## REQUIRED ACTION
Look through the data below for the line with "low, 2013-01-10: 26.6 -> 27.2", and transcribe it exactly together with each line after it up to and including the line with "Калорийность, Куры отварные: 400 -> 540". Give nothing else.

(Revision tracking records)
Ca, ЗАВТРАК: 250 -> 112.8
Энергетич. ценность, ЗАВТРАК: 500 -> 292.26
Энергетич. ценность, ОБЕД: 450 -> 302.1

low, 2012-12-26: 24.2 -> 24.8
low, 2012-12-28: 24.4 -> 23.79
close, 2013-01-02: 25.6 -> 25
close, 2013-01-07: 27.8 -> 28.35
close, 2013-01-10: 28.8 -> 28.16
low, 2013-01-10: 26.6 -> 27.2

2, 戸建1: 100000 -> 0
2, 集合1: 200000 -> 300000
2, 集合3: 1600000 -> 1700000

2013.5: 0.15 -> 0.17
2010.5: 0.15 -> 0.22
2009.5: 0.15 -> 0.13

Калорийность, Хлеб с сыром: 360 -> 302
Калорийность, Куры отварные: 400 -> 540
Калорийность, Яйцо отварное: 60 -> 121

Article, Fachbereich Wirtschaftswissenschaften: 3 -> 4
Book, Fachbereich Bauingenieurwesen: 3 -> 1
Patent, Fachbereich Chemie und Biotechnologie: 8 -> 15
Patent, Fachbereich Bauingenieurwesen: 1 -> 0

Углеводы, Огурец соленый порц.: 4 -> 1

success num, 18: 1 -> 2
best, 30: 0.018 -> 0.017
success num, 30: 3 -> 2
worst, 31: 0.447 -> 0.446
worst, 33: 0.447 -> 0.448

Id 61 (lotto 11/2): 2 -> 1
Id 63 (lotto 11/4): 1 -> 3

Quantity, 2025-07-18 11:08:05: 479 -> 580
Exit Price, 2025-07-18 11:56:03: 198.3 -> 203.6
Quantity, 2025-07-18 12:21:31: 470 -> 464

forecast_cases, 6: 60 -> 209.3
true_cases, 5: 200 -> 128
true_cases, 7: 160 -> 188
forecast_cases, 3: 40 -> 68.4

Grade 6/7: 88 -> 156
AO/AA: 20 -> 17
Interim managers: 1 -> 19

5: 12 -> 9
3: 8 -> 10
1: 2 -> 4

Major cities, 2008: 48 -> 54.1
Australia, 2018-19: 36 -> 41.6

## WRITTEN RESPONSE
low, 2013-01-10: 26.6 -> 27.2

2, 戸建1: 100000 -> 0
2, 集合1: 200000 -> 300000
2, 集合3: 1600000 -> 1700000

2013.5: 0.15 -> 0.17
2010.5: 0.15 -> 0.22
2009.5: 0.15 -> 0.13

Калорийность, Хлеб с сыром: 360 -> 302
Калорийность, Куры отварные: 400 -> 540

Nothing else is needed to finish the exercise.